Visi Ilahi inilah yang saat ini dibutuhkan oleh umat manusia sehingga setiap tindak tanduk dan sikap perilaku manusia didasari dengan semangat kecintaan kepada Tuhan sebagai manifestasi kebenaran universal dan pengabdian serta pelayanan kepada sesama ciptaan Tuhan, dengan begitu akan terciptanya dunia yang damai.

Dalam Islam, setidak-tidaknya terdapat dua tujuan penciptaan manusia.

Pertama. fitrah kemanusiaan adalah menjadi hamba Allah SWT. Sifat menghamba tidak boleh ditujukan kepada siapapun selain Allah Ta’ala. Sesuai Alquran surah adz-Dzariyat ayat 56:

“Dan Aku (Allah) tidaklah menciptakan jin dan manusia melainkan supaya mereka menyembah-Ku.”

Tugas kedua berkaitan dengan konteks kehidupan empiris. Dalam surah al-Baqarah ayat 30 dijelaskan tentang tugas manusia sebagai khalifah Allah di muka bumi.
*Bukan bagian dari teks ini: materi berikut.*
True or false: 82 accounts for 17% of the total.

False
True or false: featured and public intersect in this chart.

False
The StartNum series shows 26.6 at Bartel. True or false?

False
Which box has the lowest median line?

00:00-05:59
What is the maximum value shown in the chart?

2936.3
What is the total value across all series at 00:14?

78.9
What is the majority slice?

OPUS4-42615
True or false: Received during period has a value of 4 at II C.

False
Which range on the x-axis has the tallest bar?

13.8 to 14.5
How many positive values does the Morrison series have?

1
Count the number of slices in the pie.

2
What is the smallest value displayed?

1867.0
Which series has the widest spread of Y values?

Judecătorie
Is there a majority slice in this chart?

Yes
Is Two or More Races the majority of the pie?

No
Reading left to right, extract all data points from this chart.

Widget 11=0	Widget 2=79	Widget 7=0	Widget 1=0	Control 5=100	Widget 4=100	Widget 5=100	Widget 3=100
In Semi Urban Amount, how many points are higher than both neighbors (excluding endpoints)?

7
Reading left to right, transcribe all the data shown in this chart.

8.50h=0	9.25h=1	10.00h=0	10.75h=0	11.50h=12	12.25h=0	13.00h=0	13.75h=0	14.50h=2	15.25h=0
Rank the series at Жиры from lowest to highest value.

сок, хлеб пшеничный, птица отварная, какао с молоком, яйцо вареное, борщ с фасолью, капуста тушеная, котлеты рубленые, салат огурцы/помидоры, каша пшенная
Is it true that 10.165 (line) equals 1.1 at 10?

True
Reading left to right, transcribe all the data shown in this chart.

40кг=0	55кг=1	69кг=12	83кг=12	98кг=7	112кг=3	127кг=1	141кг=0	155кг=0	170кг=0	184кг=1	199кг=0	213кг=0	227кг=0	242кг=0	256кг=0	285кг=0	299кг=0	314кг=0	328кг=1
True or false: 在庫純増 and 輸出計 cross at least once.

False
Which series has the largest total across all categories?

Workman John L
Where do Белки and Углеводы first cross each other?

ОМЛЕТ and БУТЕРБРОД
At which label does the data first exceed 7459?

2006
Surah yang sama memuat dialog antara Allah dan para malaikat tentang penciptaan manusia.

“Ingatlah ketika Tuhanmu berfirman kepada para Malaikat: ‘Sesungguhnya Aku hendak menjadikan seorang khalifah di muka bumi.’ Mereka berkata: ‘Mengapa Engkau hendak menjadikan (khalifah) di bumi itu orang yang akan membuat kerusakan padanya dan menumpahkan darah, padahal kami senantiasa bertasbih dengan memuji Engkau dan mensucikan Engkau?’ Tuhan berfirman: ‘Sesungguhnya Aku mengetahui apa yang tidak kamu ketahui.’

Maknanya, di muka bumi hidup berbagai macam makhluk. Namun, hanya manusia yang menyandang fungsi pemimpin. Manusia dapat memanfaatkan segala yang tumbuh di atas bumi untuk kelangsungan hidupnya. Bagaimanapun, manusia mesti mengelola sumber daya dengan penuh tanggung jawab. Allah menciptakan keteraturan di muka bumi. Maka dari itu, manusia tidak boleh merusak harmoni yang sudah diciptakan-Nya.